Les prévisions de la BEAC sur la situation économique de la CEMAC pour l’ensemble de l’année 2023 suscitent plutôt un optimisme prudent. Dans son dernier rapport sur politique monétaire, l’institution financière table sur : une croissance économique qui reviendrait de 3,0 % en 2022 à 2,4 % en 2023, grevée principalement par une décroissance plus importante de l’activité pétrolière (-1,0 % en 2023, contre -0,2 % en 2022), un renforcement des pressions inflationnistes à 6,1 % en 2023, contre 5,6 % un an plus tôt. A cela s’ajoutent un excédent du solde budgétaire dons compris en repli de 2,8 % du PIB en 2022 à 1,7 % du PIB en 2023, et une dégradation de celui du compte courant qui reviendrait à 0,1 % du PIB en 2023 après 7,7 % en 2022.
Sur le plan de la monnaie, la masse monétaire augmenterait de 13,1 %, à 20 001,7 milliards. En ce qui concerne les réserves en devises, elles augmenteraient de 13,8 % pour s’établir à 7 797,8 milliards à fin 2023, correspondant à un taux de couverture extérieure de la monnaie à 79,9 % contre 73,1 % en décembre 2022 et des réserves en mois d’importations de biens et services à 5,09 en 2023 contre 4,71 en 2022.
En ce qui concerne les perspectives à moyen terme, face aux conditions économiques mondiales exceptionnelles qui prévalent depuis l’avènement de la guerre entre la Russie et l’Ukraine après la pandémie de la Covid-19, le tissu économique de la CEMAC poursuivrait son adaptation et continuerait de résister à ces chocs.
Ainsi, les services de la BEAC prévoient une consolidation de la croissance de l’activité économique de la CEMAC, avec une progression de 2,6 % en 2024, 4,0 % en 2025 et 3,1 % en 2026, en lien avec une bonne tenue des activités dans le secteur non pétrolier.
Les autres comptes macroéconomiques seraient caractérisés par deux principaux indicateurs : une légère baisse de l’excédent du solde budgétaire, base engagements, hors dons, qui ressortirait en moyenne autour de 0,9 % du PIB sur la période 2024-2026, après 1,0 % en 2023, et une détérioration du solde extérieur courant, dons inclus, qui deviendrait déficitaire de -2,1 % du PIB en 2024, à -2,6 % du PIB en 2025, puis à -3,5 % du PIB en 2026, après six années consécutives de solde excédentaire.

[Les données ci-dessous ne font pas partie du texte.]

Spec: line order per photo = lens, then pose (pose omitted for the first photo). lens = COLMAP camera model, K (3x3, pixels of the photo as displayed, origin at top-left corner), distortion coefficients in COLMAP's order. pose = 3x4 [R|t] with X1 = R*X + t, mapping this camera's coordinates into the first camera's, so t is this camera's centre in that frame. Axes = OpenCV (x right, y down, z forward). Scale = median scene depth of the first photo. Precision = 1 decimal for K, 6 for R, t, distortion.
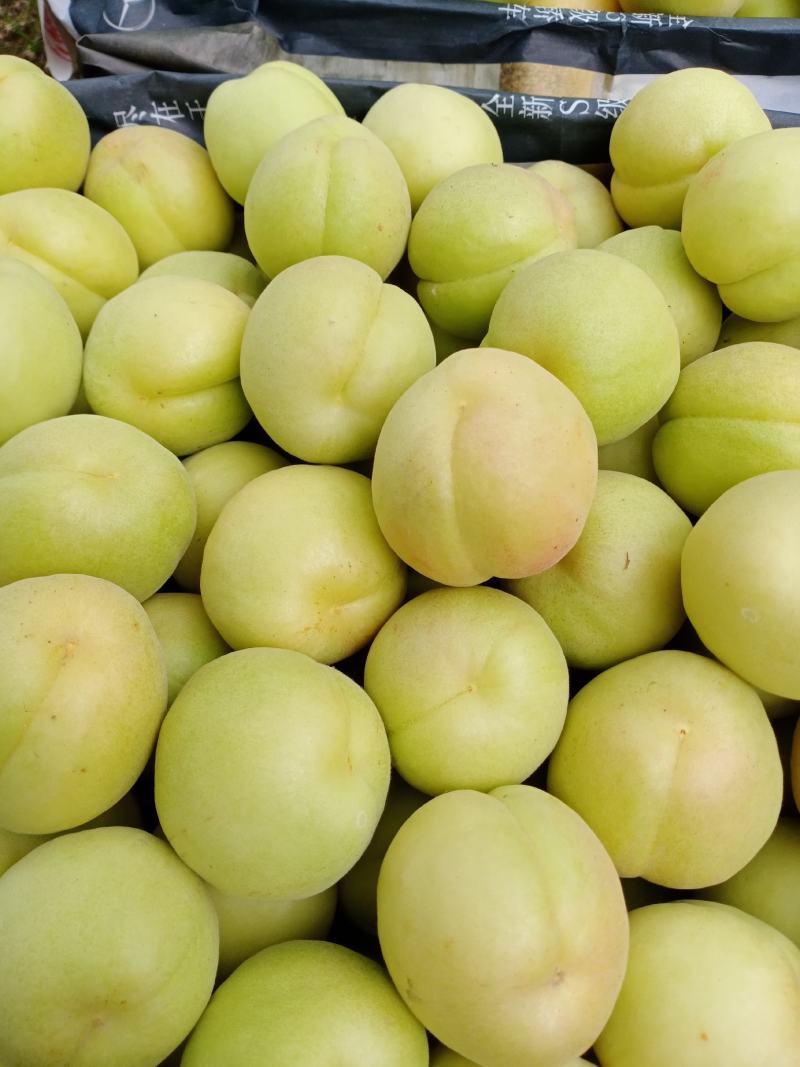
lens RADIAL K [[861.1, 0, 400.0], [0, 861.1, 533.5], [0, 0, 1]] dist [0.030359, -0.092843]
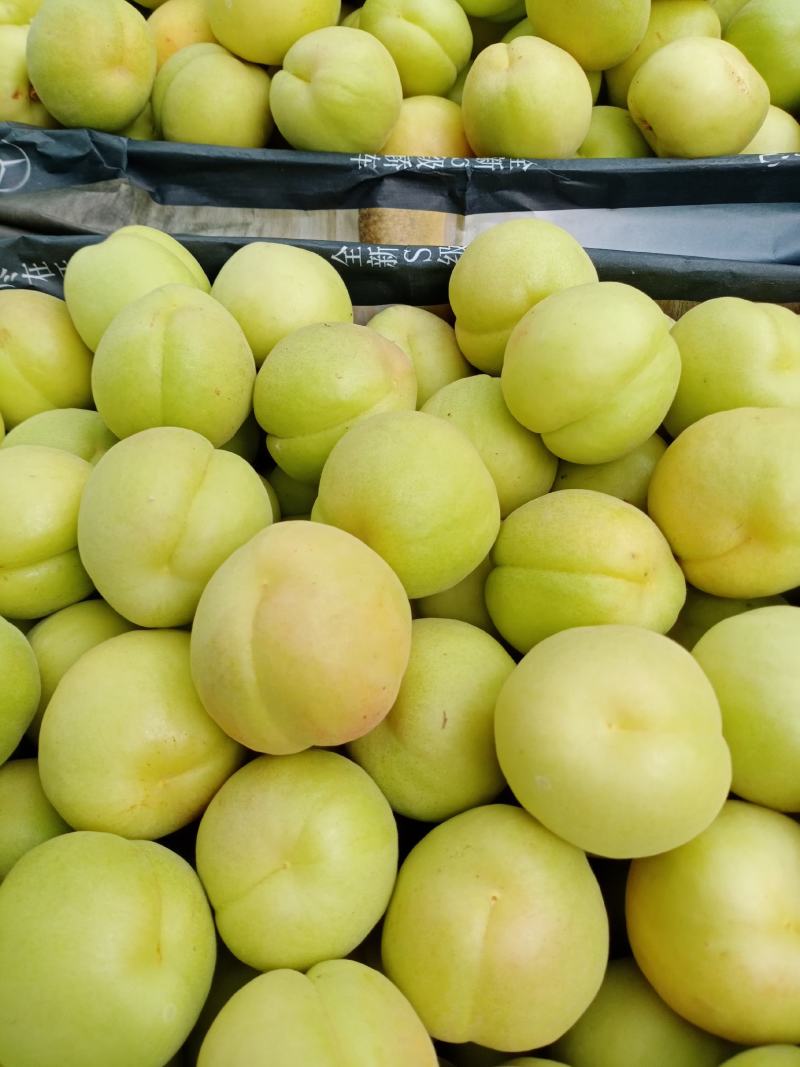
lens RADIAL K [[858.3, 0, 409.6], [0, 858.3, 534.1], [0, 0, 1]] dist [0.054374, -0.170146]
pose [[0.998245, -0.055357, 0.021028, 0.170644], [0.056661, 0.996106, -0.067538, -0.097213], [-0.017207, 0.068611, 0.997495, -0.025486]]
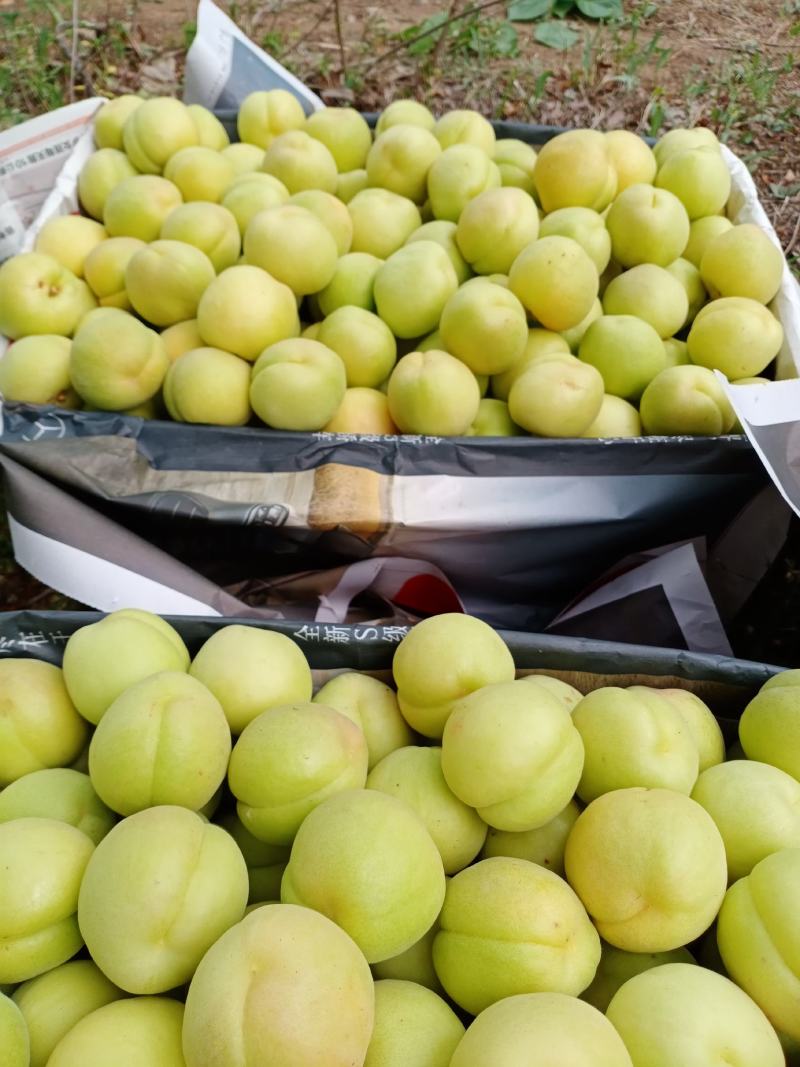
lens RADIAL K [[858.3, 0, 409.6], [0, 858.3, 534.1], [0, 0, 1]] dist [0.054374, -0.170146]
pose [[0.990402, -0.036665, 0.133263, 0.114773], [0.079714, 0.939187, -0.334027, -0.229130], [-0.112911, 0.341444, 0.933095, -0.277095]]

S’agissant de l’orientation de la politique monétaire de la BEAC, plusieurs facteurs ont milité pour un maintien du taux directeur à son niveau actuel. On évoque notamment : l’anticipation des pressions inflationnistes moins fortes, le taux d’inflation prévu étant de 6,1 % en moyenne annuelle en décembre 2023, contre une prévision antérieure de 6,4 %, la modération de l’inflation importée dans la CEMAC, sous l’effet du recul attendu des prix de l’énergie dans certains pays avancés, et la révision à la baisse des prévisions d’inflation à moyen terme (2023-2025).